__How to complete this task__: Locate, in the data below, the line that contains "right elbow: (493, 369)" and the line that contains "nose: (548, 303)"; reproduce exactly those two lines and every line between them, nothing more.

*** Opening of Data for analysis ***

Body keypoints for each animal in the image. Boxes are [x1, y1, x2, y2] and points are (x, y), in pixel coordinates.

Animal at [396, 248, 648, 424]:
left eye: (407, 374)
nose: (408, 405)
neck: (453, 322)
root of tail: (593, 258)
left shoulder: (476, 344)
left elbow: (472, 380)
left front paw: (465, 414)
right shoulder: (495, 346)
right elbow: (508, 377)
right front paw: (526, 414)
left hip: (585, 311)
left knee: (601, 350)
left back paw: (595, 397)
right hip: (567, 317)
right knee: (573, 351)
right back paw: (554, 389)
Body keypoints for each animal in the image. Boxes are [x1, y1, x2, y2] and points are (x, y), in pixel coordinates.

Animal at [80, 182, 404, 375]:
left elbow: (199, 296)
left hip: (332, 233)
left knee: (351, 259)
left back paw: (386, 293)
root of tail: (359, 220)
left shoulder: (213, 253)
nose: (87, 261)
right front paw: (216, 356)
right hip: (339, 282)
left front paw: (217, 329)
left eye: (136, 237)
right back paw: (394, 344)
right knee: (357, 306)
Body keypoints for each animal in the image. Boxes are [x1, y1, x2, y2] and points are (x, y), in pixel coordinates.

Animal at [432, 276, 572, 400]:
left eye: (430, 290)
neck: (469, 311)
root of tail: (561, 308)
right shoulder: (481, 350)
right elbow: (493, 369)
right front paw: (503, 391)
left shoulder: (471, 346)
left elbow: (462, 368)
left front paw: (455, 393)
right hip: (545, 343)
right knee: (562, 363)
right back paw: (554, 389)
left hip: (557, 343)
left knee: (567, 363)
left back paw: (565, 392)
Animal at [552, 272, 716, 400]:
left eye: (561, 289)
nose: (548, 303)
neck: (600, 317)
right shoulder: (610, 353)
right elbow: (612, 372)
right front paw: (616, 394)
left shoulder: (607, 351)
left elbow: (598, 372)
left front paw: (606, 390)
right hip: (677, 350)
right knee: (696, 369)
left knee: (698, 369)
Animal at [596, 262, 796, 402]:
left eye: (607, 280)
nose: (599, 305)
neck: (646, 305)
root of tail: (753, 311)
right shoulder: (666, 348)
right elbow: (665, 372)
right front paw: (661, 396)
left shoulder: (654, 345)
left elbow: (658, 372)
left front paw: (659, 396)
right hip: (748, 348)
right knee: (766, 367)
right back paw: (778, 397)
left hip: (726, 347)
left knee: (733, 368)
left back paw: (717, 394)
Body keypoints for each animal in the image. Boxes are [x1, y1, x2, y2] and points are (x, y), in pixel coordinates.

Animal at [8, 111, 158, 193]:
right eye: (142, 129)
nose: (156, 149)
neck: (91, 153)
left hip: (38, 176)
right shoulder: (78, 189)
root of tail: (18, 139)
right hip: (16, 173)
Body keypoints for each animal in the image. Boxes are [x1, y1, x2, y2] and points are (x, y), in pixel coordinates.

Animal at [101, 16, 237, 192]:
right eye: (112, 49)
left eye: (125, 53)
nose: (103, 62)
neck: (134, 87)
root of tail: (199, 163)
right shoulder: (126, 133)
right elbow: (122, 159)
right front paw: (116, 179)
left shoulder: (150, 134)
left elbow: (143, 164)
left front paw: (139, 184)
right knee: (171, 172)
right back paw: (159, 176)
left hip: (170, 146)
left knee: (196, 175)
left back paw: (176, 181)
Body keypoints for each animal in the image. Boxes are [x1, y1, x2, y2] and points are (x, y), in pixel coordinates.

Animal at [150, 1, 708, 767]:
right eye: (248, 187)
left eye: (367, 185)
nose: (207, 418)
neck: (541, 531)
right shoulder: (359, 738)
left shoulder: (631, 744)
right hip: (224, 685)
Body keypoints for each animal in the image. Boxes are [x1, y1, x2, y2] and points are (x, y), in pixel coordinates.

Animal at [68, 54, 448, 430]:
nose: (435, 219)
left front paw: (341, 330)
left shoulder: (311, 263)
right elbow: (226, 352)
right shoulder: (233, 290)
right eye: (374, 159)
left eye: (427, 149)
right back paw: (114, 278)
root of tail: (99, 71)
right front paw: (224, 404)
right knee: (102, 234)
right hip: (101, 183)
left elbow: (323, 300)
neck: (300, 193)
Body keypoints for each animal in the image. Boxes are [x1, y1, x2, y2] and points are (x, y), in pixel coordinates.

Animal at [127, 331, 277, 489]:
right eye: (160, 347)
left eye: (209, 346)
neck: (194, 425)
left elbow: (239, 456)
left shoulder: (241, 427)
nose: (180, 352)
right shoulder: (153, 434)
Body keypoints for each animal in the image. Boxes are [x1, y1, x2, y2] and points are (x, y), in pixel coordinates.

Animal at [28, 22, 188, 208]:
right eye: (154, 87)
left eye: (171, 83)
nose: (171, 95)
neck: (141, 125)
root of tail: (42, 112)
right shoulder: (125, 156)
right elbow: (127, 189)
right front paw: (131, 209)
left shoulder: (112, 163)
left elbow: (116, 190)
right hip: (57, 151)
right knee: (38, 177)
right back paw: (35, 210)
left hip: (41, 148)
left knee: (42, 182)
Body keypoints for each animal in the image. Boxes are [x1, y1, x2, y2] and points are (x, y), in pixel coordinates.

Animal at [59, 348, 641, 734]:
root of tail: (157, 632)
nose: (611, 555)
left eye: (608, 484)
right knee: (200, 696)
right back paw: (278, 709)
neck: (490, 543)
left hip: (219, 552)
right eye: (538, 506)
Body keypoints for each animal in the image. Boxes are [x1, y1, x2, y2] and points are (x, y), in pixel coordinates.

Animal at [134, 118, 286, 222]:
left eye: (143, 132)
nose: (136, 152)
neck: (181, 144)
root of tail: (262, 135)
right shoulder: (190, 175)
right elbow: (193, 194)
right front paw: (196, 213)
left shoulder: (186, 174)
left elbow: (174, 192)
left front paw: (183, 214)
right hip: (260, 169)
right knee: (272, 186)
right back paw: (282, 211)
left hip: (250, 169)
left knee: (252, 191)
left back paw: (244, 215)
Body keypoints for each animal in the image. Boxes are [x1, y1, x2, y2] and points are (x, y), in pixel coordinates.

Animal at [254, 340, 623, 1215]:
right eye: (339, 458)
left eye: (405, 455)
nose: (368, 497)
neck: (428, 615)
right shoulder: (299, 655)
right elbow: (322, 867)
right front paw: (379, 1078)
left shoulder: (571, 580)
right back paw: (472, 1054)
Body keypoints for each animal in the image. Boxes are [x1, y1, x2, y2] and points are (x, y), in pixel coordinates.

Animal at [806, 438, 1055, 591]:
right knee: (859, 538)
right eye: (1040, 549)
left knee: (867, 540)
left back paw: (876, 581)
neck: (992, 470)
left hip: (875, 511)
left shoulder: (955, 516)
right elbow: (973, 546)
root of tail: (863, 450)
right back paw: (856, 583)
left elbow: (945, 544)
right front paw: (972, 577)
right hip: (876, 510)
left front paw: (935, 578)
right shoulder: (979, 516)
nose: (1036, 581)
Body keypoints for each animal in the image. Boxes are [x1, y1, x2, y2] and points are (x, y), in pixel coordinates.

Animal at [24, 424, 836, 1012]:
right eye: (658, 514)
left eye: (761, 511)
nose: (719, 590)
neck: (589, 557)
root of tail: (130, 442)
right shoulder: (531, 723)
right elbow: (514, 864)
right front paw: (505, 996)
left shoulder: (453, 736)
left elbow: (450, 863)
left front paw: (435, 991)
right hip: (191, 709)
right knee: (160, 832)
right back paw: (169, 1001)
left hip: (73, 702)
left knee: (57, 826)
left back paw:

*** Close of Data for analysis ***

__Exercise response__:
right elbow: (493, 369)
right front paw: (503, 391)
left shoulder: (471, 346)
left elbow: (462, 368)
left front paw: (455, 393)
right hip: (545, 343)
right knee: (562, 363)
right back paw: (554, 389)
left hip: (557, 343)
left knee: (567, 363)
left back paw: (565, 392)
Animal at [552, 272, 716, 400]:
left eye: (561, 289)
nose: (548, 303)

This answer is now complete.